My Son was brought over to me. He wasn’t breathing right. I remember asking repeatedly if he was supposed to sound like that.
After a quick look at him and holding him for literally seconds he was taken away from me. He was sent straight to the neonatal intensive care unit. No skin to skin. No studying of his features, I hadn’t even seen his fingers and toes.
In fact my Son was kept away from me until the day after his birth. They had to get his infection under control and I was unable to move due to my surgery and all the drips and wires going into me.

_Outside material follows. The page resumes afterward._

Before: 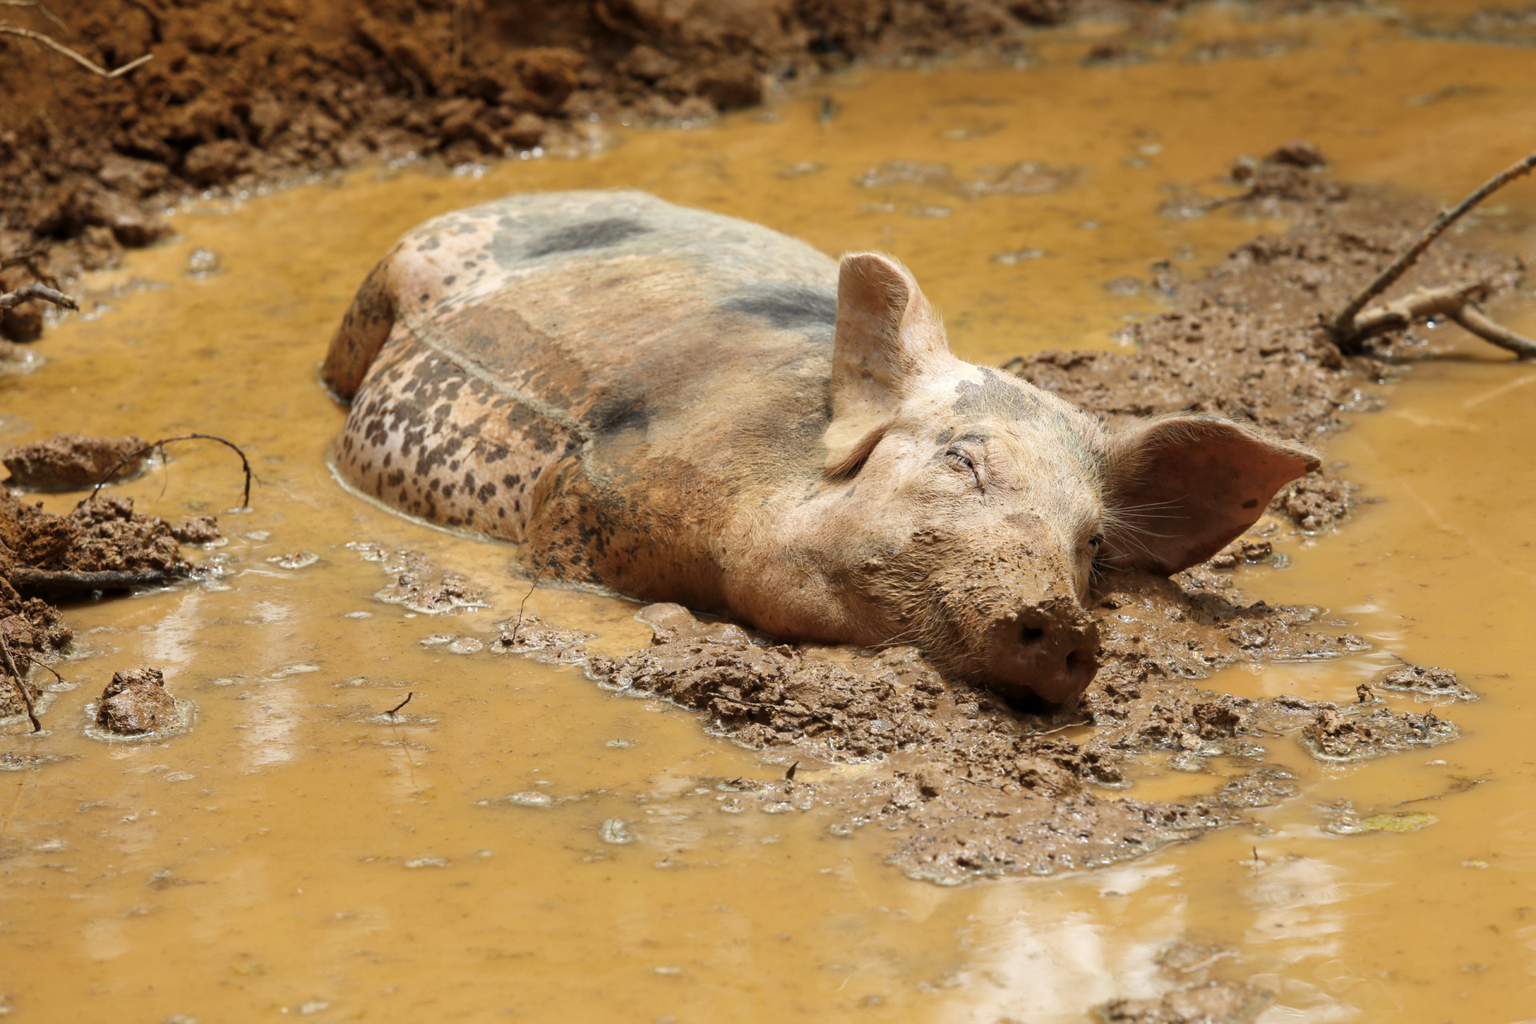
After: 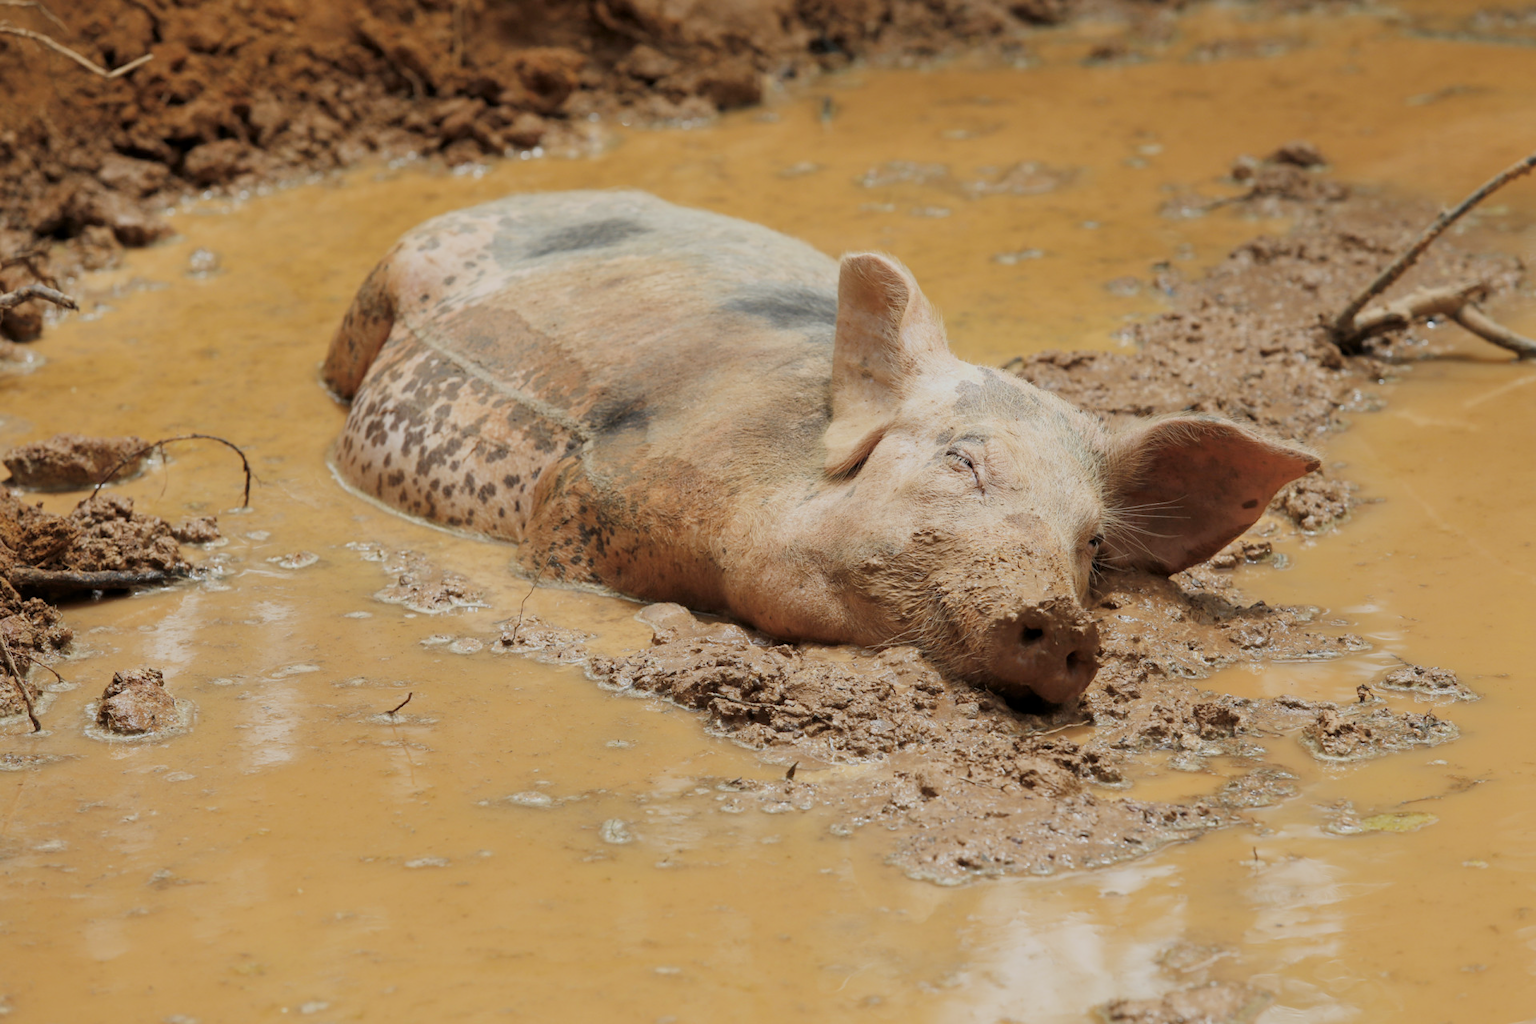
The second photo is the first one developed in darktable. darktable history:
filmic rgb: middle gray luminance 4.12%, black relative exposure -13.12 EV, white relative exposure 5.01 EV, threshold 2.94 EV, target black luminance 0%, hardness 5.15, latitude 59.5%, contrast 0.767, highlights saturation mix 5.34%, shadows ↔ highlights balance 26.18%, enable highlight reconstruction true
exposure: exposure 0.377 EV, compensate exposure bias true, compensate highlight preservation false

Now going back to caesarean awareness month- perhaps that’s the awareness they need to look at promoting, real caesarean stories. And the fact that caesareans are perfectly acceptable as a form of birth. It’s nothing to be ashamed of and it certainly isn’t any less of a birth than a natural birth. Birth is bringing a child into this world in the safest way you possibly can. We are lucky to be able to have caesareans as an option. Without the surgery there’s no doubt I would have died and my Son would have died during childbirth. Instead of trying to convince Mother’s of how awful caesareans are maybe they should be fighting hard against images such as these:
I’m sorry, but I feel superior that I managed to survive my childbirth. I’m not sure many natural birthing Mother’s would want to trade experiences with me if asked.
And yes I did catch a lucky break. I’m still alive to tell you my experience, and my son is a happy, healthy toddler.
There are many women and babies that still die in childbirth, let’s not take for granted the medical choices open to us.